También se pudo observar y descubrir señales de arañazos en las duras paredes, como las
que nos dicen peritos en prehistoria que producían las fieras al afilarse las
uñas, cerca de aquellos, en un paso estrecho se ve la pared y salientes
pulimentados como si el paso de cuerpos muchas veces lo hubiesen rozado.
Continuamos
nuestra marcha asiéndonos a los salientes mojados hasta que una nueva brecha,
negra y profunda, nos corta el paso otra vez, después de varias tentativas
infructuosas y haciendo alardes de equilibristas sobre el mismo borde, logramos
pasarla; el descenso sigue siendo oblicuo y cada vez nos adentramos más y más
en el corazón de la montaña.
El
interior ha cambiado notablemente, los techos son muy altos y las amplitudes
enormes, las bóvedas y paredes están cubiertas de estalactitas chorreantes; su
tamaño es variable, desde finas como hilos, hasta más de un metro de diámetro
rectas y serpenteantes.
El
aspecto cada vez más fantástico nos hace avanzar lentamente, absortos en la
contemplación de este mundo nuevo y haciendo huir de las sombras fantasmagóricas que produce la
luz al filtrarse entre los haces de la columnas.
Nuevamente nuestro camino ha quedado cortado y nos vemos
precisados a cruzar por unas grandes piedras dispuestas en un plano muy
inclinado a cuyo final hay un precipicio, para evitar despeñarnos en él, hemos de pasar
arrastrándonos sobre el suelo al que tenemos que asirnos a sus salientes con
todas nuestras fuerzas.
Pasado
esto, penetramos en una gran nave cuyo techo no alcanzan a iluminar nuestros reflectores; es el sitio más bonito de la
gruta, todas sus paredes son de estalactitas, columnillas y colgantes pétreos
que ascienden y trepan como formando una cascada estalagmítica; el techo por
algunos sitios, tiene una altura de más de diez metros, del que infinidad de
agudos puñales de piedra penden amenazadores.

• EXTRACTO DE DATOS:
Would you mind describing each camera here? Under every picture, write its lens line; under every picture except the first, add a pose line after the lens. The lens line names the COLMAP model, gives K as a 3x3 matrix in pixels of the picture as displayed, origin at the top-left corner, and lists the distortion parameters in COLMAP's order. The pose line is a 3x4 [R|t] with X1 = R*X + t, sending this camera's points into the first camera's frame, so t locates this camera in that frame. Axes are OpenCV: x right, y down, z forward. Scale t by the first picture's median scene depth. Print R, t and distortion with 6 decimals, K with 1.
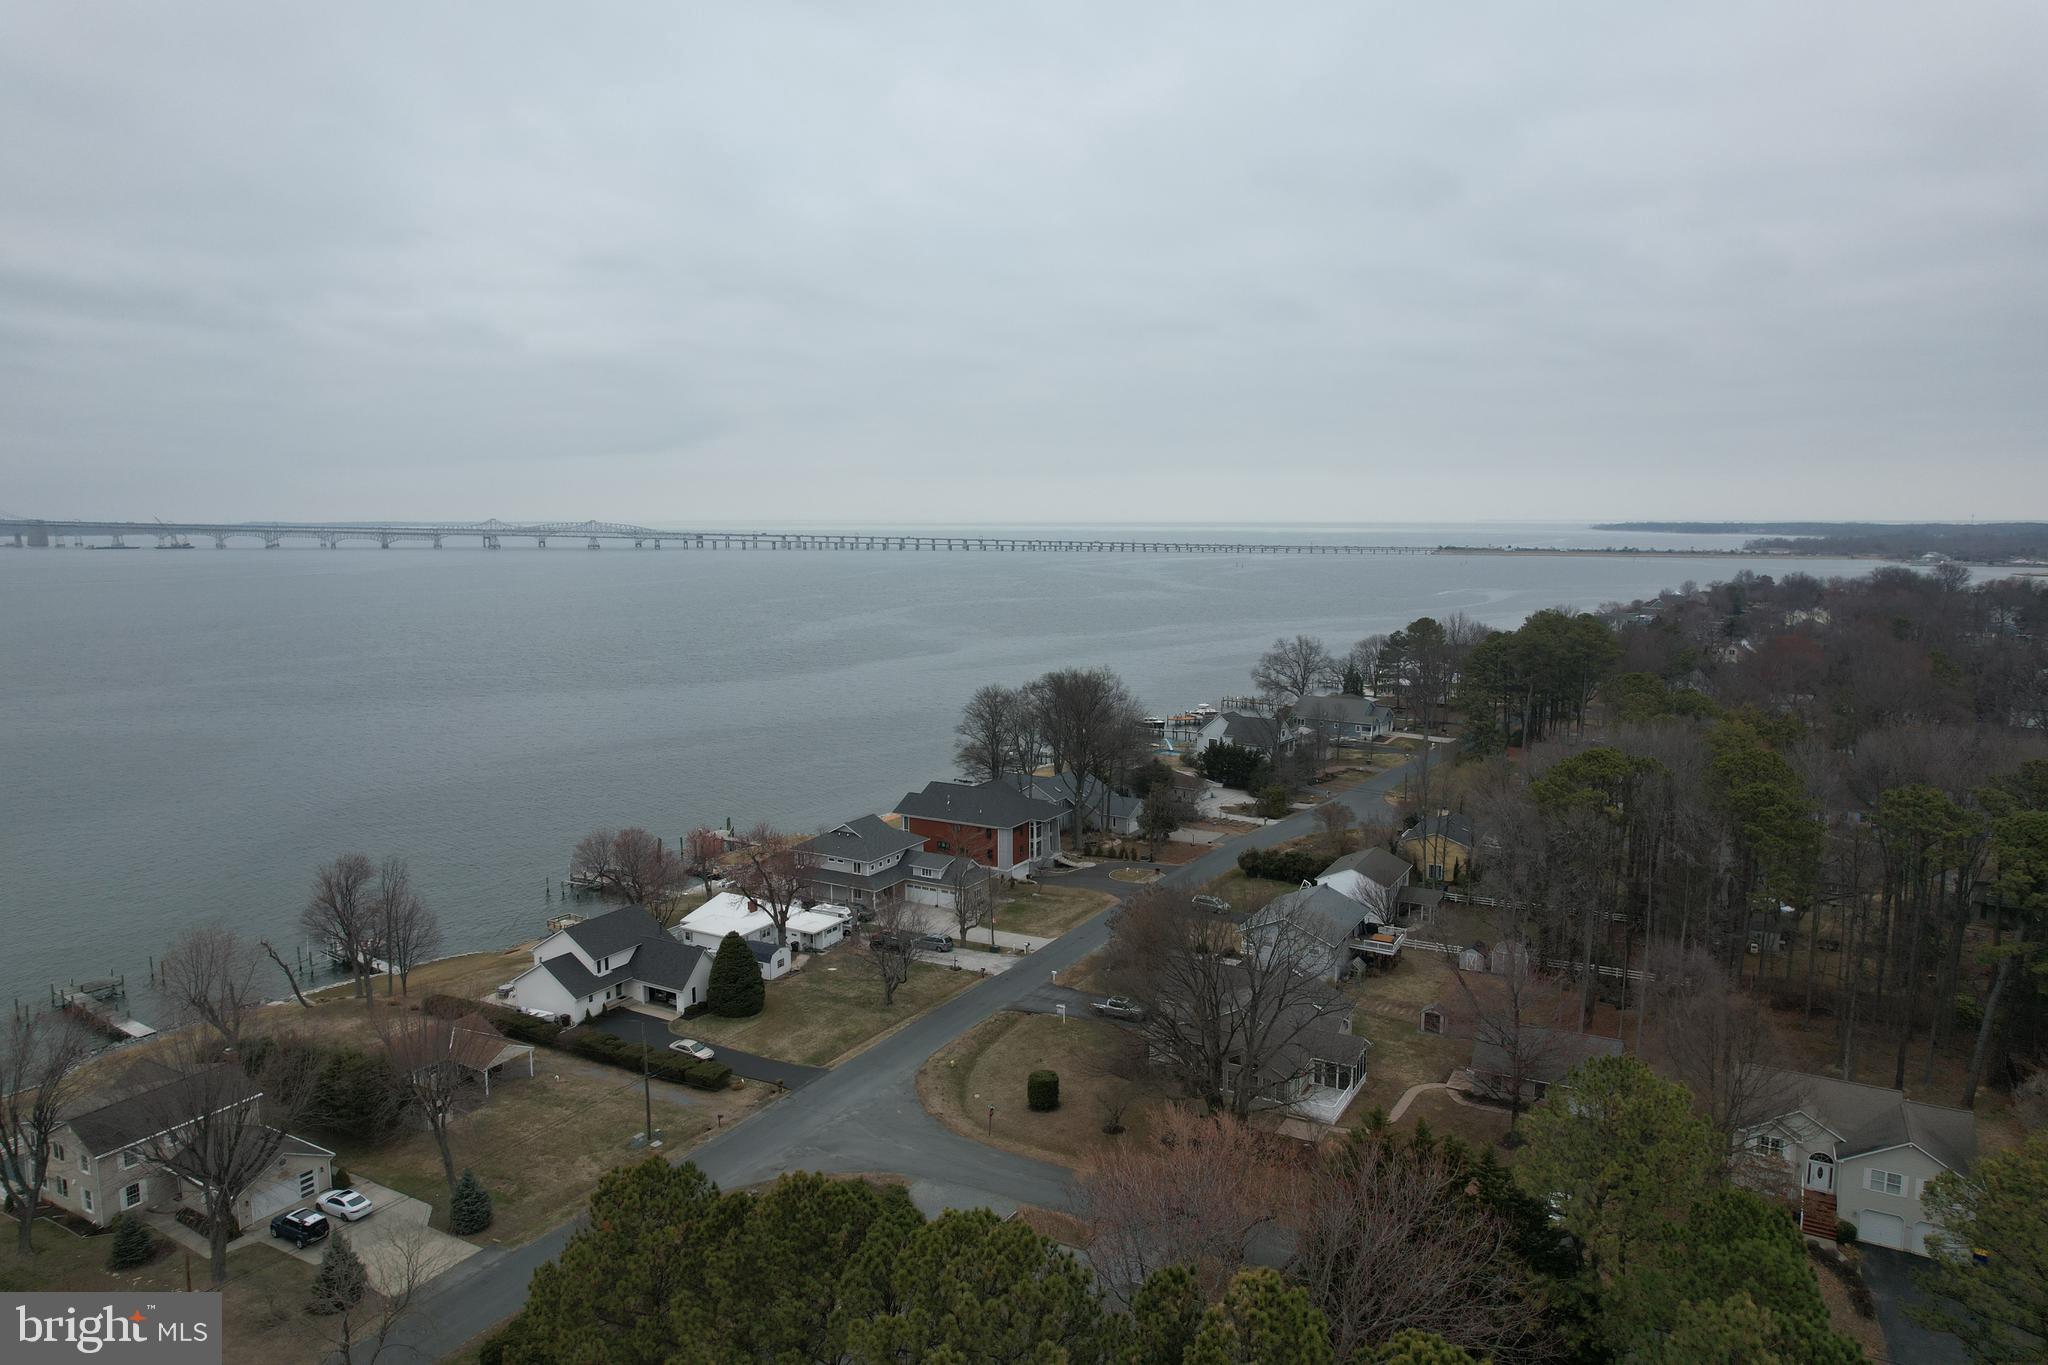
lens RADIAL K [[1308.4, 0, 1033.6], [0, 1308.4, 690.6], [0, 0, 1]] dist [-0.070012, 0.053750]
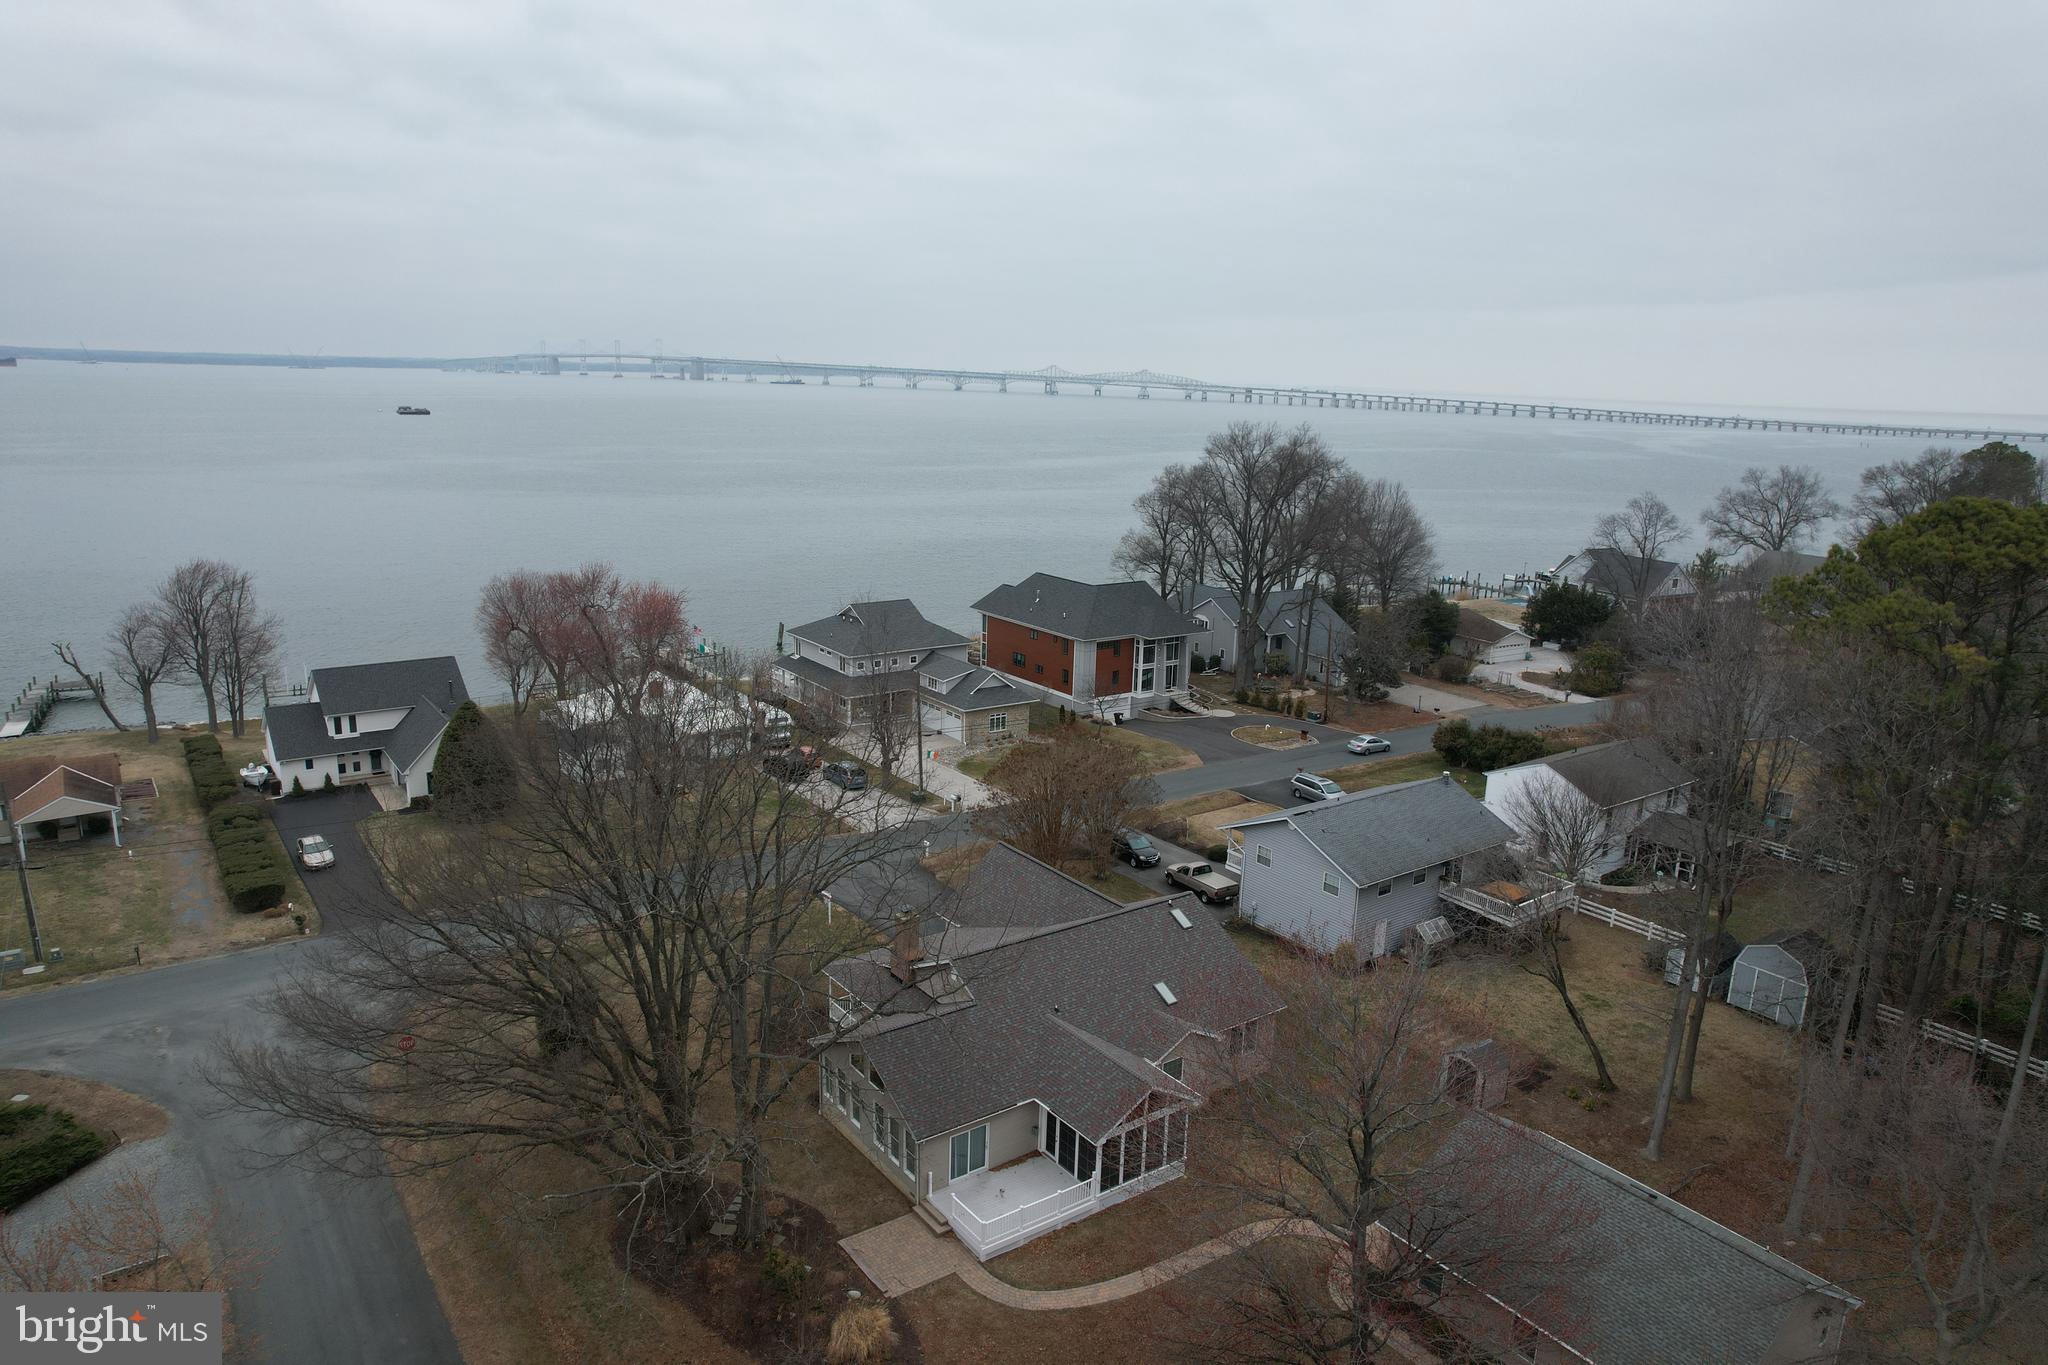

• SOLICITUD DE TRABAJO 1: Según el pasaje, ¿qué altura alcanza en algunos sitios el techo de la gran nave?
• SOLICITUD DE TRABAJO 2: Reproduzca literalmente el fragmento del pasaje desde "Nuevamente nuestro camino" hasta "todas nuestras fuerzas.", ambos incluidos.
• SOLICITUD DE TRABAJO 3: Explique por qué, según el pasaje, el grupo debe cruzar las grandes piedras arrastrándose sobre el suelo.
Base su respuesta únicamente en el pasaje.

• SOLUCIÓN DEL PROBLEMA 1: Más de diez metros.

• SOLUCIÓN DEL PROBLEMA 2:
Nuevamente nuestro camino ha quedado cortado y nos vemos
precisados a cruzar por unas grandes piedras dispuestas en un plano muy
inclinado a cuyo final hay un precipicio, para evitar despeñarnos en él, hemos de pasar
arrastrándonos sobre el suelo al que tenemos que asirnos a sus salientes con
todas nuestras fuerzas.

• SOLUCIÓN DEL PROBLEMA 3: Las piedras están dispuestas en un plano muy inclinado que termina en un precipicio. Para no despeñarse en él, el grupo pasa arrastrándose y se aferra con todas sus fuerzas a los salientes del suelo.